As a key part of the collectible makers' implementation team, Andersen dispatched Tim Poehling, a senior business consultant who Department 56 would later blame for many of its problems. Department 56's goal was to move the company from J.D. Edwards' "World" software to its new "OneWorld" software, making it easier to collaborate with partners online. Department 56 had already been using J.D. Edwards' World for some back-office functions, but wanted to add warehouse and distribution components, which Poehling was in charge of.

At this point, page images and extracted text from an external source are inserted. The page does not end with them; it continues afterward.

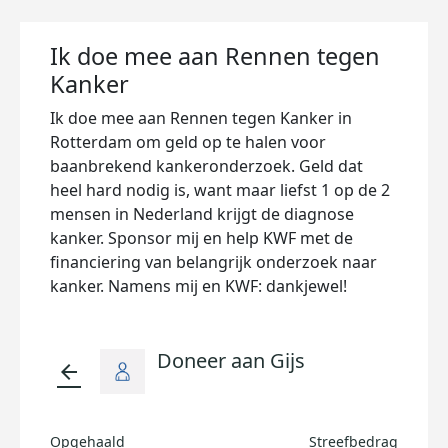
Ik doe mee aan Rennen tegen
Kanker
Ik doe mee aan Rennen tegen Kanker in
Rotterdam om geld op te halen voor
baanbrekend kankeronderzoek. Geld dat
heel hard nodig is, want maar liefst 1 op de 2
mensen in Nederland krijgt de diagnose
kanker. Sponsor mij en help KWF met de
financiering van belangrijk onderzoek naar
kanker. Namens mij en KWF: dankjewel!
Doneer aan Gijs
arrow_back
Opgehaald
Streefbedrag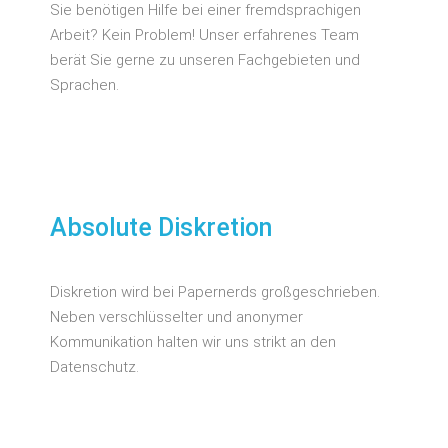
Sie benötigen Hilfe bei einer fremdsprachigen
Arbeit? Kein Problem! Unser erfahrenes Team
berät Sie gerne zu unseren Fachgebieten und
Sprachen.
Absolute Diskretion
Diskretion wird bei Papernerds großgeschrieben.
Neben verschlüsselter und anonymer
Kommunikation halten wir uns strikt an den
Datenschutz.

At the time, J.D. Edwards had about 28 customers using its OneWorld software, compared with 1,500 today, a fact that should have raised a red flag, some experts say. "If you know you're within the first 50 with a new product, you're at a certain risk," says Michael Bittner, a supply chain analyst with AMR Research, a Boston-based consultancy. It takes time to shake out bugs in new software, he says.

Yet it's unlikely OneWorld was to blame for Department 56's woes, argues Joshua Greenbaum, president of Enterprise Applications Consulting in Daly City, Calif. "Ninety-nine percent of the time the software is not at fault," he says. "Either Andersen screwed up or the customer had no clue what they wanted."

One way for companies to avoid problems with new software is through extensive volume and quality testing, an area where Department 56 apparently fell short. In a project of this size, testing means taking and placing the order, reporting that the order was shipped and sending an invoice. Then you make sure that 25 users can do those tasks simultaneously while others run inventory reports or conduct other business tasks. In March 1998, Department 56 did preliminary software testing at J.D. Edwards. While there, the company alleges that Poehling didn't participate in the tests and later stopped attending update meetings and cooperating with others on the job.

Apparently, Poehling's disappearing act, if it really happened as Department 56 says over the next nine months, didn't strike Department 56 as cause for concern. In its lawsuit, Department 56 says it came as "a complete surprise" when Poehling admitted that the warehouse component was not ready for testing before the January 1999 "go live" deadline.

Whether Poehling lacked the expertise to complete the software installation or simply didn't do the work required—or whether something else altogether happened—is impossible to determine from the outside. In its lawsuit, Department 56 claimed that although Andersen promised two of its more senior employees would be responsible for "ensuring overall quality and satisfaction," on the project, neither did any work on it.

Poehling, who still works at Arthur Andersen, could not be reached for comment. Arthur Andersen rejected Baseline's requests for an interview. Because January and February are typically slow months when little merchandise is shipped, Department 56 says it heeded Andersen's advice and took the system live in January 1999. If problems occurred, they were assured they could be fixed during that time. By one account, Department 56's Engel pressured Arthur Andersen to get the system up and running. "She said, 'We've got to go online,' " according to one former lawyer for the company. "Then they were at the point of no return. They pushed it through. They were panicked."